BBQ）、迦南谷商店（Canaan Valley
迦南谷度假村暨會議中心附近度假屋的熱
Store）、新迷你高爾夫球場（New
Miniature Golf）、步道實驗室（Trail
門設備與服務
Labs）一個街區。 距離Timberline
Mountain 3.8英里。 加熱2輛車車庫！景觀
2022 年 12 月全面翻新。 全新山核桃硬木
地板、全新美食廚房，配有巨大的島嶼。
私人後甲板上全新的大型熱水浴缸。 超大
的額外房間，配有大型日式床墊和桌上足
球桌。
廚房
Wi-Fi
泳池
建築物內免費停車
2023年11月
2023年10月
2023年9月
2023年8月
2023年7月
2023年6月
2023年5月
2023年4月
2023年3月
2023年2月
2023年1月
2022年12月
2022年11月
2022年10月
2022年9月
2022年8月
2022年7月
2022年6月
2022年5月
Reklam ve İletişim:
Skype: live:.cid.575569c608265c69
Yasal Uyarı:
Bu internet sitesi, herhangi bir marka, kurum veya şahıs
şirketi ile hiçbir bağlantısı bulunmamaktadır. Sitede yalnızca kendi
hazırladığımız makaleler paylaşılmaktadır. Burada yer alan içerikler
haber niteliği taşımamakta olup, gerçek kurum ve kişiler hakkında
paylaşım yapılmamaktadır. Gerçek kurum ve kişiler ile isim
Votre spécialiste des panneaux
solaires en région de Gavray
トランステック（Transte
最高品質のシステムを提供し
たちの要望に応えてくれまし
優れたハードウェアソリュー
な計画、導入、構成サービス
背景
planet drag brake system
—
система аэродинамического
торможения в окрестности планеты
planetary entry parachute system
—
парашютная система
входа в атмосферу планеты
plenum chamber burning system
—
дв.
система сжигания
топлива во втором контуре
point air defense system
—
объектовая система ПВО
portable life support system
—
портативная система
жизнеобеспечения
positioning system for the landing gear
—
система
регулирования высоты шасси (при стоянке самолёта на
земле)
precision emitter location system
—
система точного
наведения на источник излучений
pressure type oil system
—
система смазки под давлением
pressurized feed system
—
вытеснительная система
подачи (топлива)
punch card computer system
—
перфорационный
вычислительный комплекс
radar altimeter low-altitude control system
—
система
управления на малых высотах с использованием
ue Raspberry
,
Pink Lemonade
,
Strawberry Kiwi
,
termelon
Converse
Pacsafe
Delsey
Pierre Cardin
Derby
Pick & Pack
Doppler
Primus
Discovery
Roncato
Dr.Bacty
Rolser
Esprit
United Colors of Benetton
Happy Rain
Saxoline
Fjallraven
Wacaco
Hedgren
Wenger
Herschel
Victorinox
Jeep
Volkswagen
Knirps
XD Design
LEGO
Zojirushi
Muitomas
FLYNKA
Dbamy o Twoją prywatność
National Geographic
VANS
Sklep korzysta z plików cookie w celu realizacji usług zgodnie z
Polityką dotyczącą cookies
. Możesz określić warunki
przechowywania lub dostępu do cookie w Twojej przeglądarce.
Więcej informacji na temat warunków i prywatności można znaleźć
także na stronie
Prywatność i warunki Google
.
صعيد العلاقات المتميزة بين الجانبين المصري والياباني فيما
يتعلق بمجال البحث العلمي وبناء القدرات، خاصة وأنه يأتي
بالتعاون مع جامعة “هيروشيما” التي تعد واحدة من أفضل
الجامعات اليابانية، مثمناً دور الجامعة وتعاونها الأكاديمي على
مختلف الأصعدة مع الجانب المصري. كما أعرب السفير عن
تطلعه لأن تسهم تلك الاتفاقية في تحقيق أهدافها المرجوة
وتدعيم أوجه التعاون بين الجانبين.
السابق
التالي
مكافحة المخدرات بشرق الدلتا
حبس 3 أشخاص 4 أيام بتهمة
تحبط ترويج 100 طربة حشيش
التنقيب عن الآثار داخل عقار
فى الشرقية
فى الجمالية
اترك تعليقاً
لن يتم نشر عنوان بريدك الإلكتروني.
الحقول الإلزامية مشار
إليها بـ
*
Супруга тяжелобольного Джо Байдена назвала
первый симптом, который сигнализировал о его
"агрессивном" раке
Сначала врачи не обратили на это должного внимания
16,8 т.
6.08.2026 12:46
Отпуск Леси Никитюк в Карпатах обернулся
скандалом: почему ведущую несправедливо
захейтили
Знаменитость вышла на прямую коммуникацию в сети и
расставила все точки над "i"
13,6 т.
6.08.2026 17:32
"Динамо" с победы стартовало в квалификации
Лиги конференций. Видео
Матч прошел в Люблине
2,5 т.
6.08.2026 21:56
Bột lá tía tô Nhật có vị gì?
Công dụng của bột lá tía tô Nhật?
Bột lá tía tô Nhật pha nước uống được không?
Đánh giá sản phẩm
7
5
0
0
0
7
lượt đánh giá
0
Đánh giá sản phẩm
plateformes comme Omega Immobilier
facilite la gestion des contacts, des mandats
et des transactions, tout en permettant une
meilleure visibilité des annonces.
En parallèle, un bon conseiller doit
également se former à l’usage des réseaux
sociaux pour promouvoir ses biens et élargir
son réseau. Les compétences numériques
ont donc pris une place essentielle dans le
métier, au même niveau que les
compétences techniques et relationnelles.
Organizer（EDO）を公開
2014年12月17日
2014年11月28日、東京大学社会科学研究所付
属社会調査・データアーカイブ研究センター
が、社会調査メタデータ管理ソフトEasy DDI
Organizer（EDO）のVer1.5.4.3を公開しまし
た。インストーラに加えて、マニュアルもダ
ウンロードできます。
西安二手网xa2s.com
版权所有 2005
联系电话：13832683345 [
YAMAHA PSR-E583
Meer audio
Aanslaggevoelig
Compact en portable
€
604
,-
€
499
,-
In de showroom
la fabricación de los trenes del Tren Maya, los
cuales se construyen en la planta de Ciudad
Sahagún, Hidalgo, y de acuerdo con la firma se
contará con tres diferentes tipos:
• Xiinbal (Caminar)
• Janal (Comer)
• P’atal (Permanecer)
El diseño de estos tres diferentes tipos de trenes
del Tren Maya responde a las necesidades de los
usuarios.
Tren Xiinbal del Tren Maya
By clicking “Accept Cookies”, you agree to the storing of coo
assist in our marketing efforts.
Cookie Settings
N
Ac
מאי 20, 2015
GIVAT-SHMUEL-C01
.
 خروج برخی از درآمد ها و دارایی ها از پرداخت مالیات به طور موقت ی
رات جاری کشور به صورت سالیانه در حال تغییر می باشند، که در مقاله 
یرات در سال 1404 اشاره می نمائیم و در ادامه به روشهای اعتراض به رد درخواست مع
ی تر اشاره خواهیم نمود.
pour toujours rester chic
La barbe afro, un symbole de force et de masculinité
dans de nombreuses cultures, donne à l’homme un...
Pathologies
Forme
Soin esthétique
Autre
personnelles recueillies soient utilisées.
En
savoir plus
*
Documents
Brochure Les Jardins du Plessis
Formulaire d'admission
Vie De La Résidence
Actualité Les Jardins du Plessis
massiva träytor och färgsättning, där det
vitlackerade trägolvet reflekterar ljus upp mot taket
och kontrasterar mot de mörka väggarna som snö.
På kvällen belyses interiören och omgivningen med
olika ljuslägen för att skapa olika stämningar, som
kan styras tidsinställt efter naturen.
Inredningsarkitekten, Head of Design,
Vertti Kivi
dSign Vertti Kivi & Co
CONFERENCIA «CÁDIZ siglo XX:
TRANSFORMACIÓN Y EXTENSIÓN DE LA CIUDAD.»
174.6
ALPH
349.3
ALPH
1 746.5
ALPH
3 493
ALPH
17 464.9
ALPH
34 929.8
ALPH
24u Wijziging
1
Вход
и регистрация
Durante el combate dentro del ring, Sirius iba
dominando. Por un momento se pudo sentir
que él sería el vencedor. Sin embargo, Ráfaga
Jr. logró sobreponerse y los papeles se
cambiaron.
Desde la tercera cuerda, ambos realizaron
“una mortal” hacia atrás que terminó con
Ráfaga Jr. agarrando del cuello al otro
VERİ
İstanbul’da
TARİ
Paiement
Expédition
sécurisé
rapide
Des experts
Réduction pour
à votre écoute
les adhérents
====================
ABOUT THIS EXERCISE =>
Extract every line from the start of the entries down through the line containing "przechowywania lub dostępu", including both ends, and reproduce each line verbatim.

TASK OUTPUT =>
BBQ）、迦南谷商店（Canaan Valley
迦南谷度假村暨會議中心附近度假屋的熱
Store）、新迷你高爾夫球場（New
Miniature Golf）、步道實驗室（Trail
門設備與服務
Labs）一個街區。 距離Timberline
Mountain 3.8英里。 加熱2輛車車庫！景觀
2022 年 12 月全面翻新。 全新山核桃硬木
地板、全新美食廚房，配有巨大的島嶼。
私人後甲板上全新的大型熱水浴缸。 超大
的額外房間，配有大型日式床墊和桌上足
球桌。
廚房
Wi-Fi
泳池
建築物內免費停車
2023年11月
2023年10月
2023年9月
2023年8月
2023年7月
2023年6月
2023年5月
2023年4月
2023年3月
2023年2月
2023年1月
2022年12月
2022年11月
2022年10月
2022年9月
2022年8月
2022年7月
2022年6月
2022年5月
Reklam ve İletişim:
Skype: live:.cid.575569c608265c69
Yasal Uyarı:
Bu internet sitesi, herhangi bir marka, kurum veya şahıs
şirketi ile hiçbir bağlantısı bulunmamaktadır. Sitede yalnızca kendi
hazırladığımız makaleler paylaşılmaktadır. Burada yer alan içerikler
haber niteliği taşımamakta olup, gerçek kurum ve kişiler hakkında
paylaşım yapılmamaktadır. Gerçek kurum ve kişiler ile isim
Votre spécialiste des panneaux
solaires en région de Gavray
トランステック（Transte
最高品質のシステムを提供し
たちの要望に応えてくれまし
優れたハードウェアソリュー
な計画、導入、構成サービス
背景
planet drag brake system
—
система аэродинамического
торможения в окрестности планеты
planetary entry parachute system
—
парашютная система
входа в атмосферу планеты
plenum chamber burning system
—
дв.
система сжигания
топлива во втором контуре
point air defense system
—
объектовая система ПВО
portable life support system
—
портативная система
жизнеобеспечения
positioning system for the landing gear
—
система
регулирования высоты шасси (при стоянке самолёта на
земле)
precision emitter location system
—
система точного
наведения на источник излучений
pressure type oil system
—
система смазки под давлением
pressurized feed system
—
вытеснительная система
подачи (топлива)
punch card computer system
—
перфорационный
вычислительный комплекс
radar altimeter low-altitude control system
—
система
управления на малых высотах с использованием
ue Raspberry
,
Pink Lemonade
,
Strawberry Kiwi
,
termelon
Converse
Pacsafe
Delsey
Pierre Cardin
Derby
Pick & Pack
Doppler
Primus
Discovery
Roncato
Dr.Bacty
Rolser
Esprit
United Colors of Benetton
Happy Rain
Saxoline
Fjallraven
Wacaco
Hedgren
Wenger
Herschel
Victorinox
Jeep
Volkswagen
Knirps
XD Design
LEGO
Zojirushi
Muitomas
FLYNKA
Dbamy o Twoją prywatność
National Geographic
VANS
Sklep korzysta z plików cookie w celu realizacji usług zgodnie z
Polityką dotyczącą cookies
. Możesz określić warunki
przechowywania lub dostępu do cookie w Twojej przeglądarce.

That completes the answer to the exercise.